Wednesday 27 January 2021

Snow

It caught us quite by surprise on Sunday, with two inches falling in an hour. Equally swift were the flurry (if you’ll forgive the expression) of images from all parts on social media. We had to be quick to capture the Narnia-like perfection before it was gone, and there is something in that haste. It amazed and cheered us.

One of the Fathers remarked as it fell, that the snow makes everything quiet, it softens the edges, everything stops and the light changes to a comforting, bright glow. The poem of the Belfast-born poet, Louis MacNiece also comes to mind. He remarks on the incongruity of ordinary things against the snow, transfigured in its light. That blanket of snow, which covers everything outside, just highlights the plurality of things within — he experiences for a moment “the drunkenness of things being various.” Perhaps MacNeice himself witnessed such sudden snow-falls from his window at Merton, though I am not so sure he would be one for Instagramming it.

There is something of a parable in all this snow, which speaks about God’s action in our life. The snow comes so silently and, despite the predictions of the Met Office, as a surprise. It brings joy, elicits a sense of wonder, and brings out the child in even the most grown-up of grown-ups. Its brightness and quietness seem to make everything new, clean and simple — almost miraculous. But the snow is passing. The clouds part, and the day moves on and by tea time it is melted, yet surely something of the memory, of the wonder remains.

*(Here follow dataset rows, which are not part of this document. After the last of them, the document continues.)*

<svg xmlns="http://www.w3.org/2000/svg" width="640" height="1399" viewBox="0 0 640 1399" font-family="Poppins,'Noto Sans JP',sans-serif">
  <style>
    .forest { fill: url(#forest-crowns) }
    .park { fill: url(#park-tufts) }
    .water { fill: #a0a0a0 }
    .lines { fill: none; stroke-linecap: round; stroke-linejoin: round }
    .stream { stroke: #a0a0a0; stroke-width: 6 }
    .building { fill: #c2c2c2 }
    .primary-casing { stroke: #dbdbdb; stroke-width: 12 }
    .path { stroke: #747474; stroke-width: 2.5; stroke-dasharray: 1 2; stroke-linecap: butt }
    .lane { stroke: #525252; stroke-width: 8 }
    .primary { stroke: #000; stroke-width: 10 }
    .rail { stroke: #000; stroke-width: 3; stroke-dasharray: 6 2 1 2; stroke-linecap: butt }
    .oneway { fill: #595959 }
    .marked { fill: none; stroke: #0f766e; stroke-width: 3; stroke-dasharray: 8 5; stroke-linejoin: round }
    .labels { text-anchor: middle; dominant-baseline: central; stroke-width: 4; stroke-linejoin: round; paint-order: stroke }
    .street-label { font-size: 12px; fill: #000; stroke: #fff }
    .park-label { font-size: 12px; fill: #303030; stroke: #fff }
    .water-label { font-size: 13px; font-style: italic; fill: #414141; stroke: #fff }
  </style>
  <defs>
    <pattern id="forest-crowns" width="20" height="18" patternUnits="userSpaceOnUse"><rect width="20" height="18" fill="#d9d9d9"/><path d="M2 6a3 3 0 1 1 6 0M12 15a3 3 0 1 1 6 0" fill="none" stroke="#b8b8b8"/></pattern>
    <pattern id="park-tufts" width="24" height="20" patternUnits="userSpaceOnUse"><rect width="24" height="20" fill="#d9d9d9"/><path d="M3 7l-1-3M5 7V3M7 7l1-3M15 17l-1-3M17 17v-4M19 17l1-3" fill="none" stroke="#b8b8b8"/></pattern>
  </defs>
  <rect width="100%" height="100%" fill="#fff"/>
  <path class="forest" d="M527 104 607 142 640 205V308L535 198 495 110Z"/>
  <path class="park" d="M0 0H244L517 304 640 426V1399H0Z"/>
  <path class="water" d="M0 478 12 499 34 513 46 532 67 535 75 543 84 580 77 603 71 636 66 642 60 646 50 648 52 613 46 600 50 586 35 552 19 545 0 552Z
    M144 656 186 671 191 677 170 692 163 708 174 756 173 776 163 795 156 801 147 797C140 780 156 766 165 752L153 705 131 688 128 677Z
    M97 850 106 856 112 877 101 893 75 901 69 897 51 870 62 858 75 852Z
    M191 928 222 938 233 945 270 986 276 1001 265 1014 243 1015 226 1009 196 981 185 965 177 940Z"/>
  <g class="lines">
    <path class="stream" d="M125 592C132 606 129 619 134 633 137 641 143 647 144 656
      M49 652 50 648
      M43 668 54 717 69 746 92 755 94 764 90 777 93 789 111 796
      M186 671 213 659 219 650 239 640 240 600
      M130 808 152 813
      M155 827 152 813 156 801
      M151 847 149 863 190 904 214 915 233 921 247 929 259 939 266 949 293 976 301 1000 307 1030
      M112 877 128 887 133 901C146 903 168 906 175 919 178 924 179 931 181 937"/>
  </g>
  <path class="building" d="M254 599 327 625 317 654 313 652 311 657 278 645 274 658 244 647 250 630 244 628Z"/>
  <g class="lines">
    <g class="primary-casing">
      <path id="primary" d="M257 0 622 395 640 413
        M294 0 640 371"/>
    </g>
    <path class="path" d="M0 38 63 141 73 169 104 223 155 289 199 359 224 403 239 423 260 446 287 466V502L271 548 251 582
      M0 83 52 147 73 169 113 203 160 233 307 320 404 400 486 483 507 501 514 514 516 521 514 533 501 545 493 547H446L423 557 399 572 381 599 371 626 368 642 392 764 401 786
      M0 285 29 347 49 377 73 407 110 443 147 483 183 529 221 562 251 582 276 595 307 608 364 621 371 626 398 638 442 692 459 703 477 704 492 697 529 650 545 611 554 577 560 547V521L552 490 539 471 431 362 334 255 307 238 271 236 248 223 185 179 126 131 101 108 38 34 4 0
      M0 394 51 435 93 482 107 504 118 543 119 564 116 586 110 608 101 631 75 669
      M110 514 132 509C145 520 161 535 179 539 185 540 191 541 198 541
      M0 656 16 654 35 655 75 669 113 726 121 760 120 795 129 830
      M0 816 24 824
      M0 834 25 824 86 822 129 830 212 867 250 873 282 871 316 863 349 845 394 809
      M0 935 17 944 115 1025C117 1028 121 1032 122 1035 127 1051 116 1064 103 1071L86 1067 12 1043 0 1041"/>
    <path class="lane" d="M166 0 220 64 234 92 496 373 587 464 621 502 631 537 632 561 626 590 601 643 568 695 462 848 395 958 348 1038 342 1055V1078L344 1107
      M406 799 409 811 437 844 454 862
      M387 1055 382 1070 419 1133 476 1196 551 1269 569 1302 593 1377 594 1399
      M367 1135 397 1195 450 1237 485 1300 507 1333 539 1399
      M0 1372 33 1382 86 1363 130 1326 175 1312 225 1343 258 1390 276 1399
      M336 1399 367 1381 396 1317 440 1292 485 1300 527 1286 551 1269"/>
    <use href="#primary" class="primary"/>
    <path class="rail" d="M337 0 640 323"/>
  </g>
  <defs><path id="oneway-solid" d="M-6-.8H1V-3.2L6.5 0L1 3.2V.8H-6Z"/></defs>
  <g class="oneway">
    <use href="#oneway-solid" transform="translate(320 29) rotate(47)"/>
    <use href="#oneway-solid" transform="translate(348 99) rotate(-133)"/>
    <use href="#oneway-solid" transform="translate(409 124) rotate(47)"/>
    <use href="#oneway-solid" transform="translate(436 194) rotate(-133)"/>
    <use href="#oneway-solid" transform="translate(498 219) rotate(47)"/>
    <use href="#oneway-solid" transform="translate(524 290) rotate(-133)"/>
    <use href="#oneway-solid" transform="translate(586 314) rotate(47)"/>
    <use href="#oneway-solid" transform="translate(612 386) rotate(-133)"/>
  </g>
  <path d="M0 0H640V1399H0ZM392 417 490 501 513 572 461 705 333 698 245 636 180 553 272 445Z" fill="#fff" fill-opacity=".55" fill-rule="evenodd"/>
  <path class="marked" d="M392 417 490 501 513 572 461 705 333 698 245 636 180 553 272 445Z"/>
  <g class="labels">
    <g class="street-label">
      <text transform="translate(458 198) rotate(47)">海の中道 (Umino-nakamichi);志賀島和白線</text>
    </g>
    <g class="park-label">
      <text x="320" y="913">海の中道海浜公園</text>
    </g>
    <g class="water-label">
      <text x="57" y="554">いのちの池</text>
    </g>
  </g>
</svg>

Grace doesn’t just cover the ordinary and the corrupt in a blanket of snow, but rather, it works from the inside out. Sometimes in the spiritual life God allows us little moments like a snowfall. Perhaps the grace of a good confession, a sense of consolation or wonder at the reception of communion, or the joy and elation at the liturgy or a procession. Perhaps it is in the quiet moments of prayer when we feel his closeness and can open our heart to his. Whatever the moment, however fleeting, the wonder and the consolation are proof enough that God’s action is working a small miracle in us several times in every day. We just have to be alert to it.

Perhaps in these coming days as we welcome the time before Lent, we can try and be attentive to those many little miraculous moments God will give us if we allow allow him to, when we can welcome with surprise the fact that he is closer to us than we are to ourselves.

Snow

The room was suddenly rich and the great bay-window was
Spawning snow and pink roses against it
Soundlessly collateral and incompatible:
World is suddener than we fancy it.

World is crazier and more of it than we think,
Incorrigibly plural. I peel and portion
A tangerine and spit the pips and feel
The drunkenness of things being various.

And the fire flames with a bubbling sound for world
Is more spiteful and gay than one supposes—
On the tongue on the eyes on the ears in the palms of one's hands—
There is more than glass between the snow and the huge roses.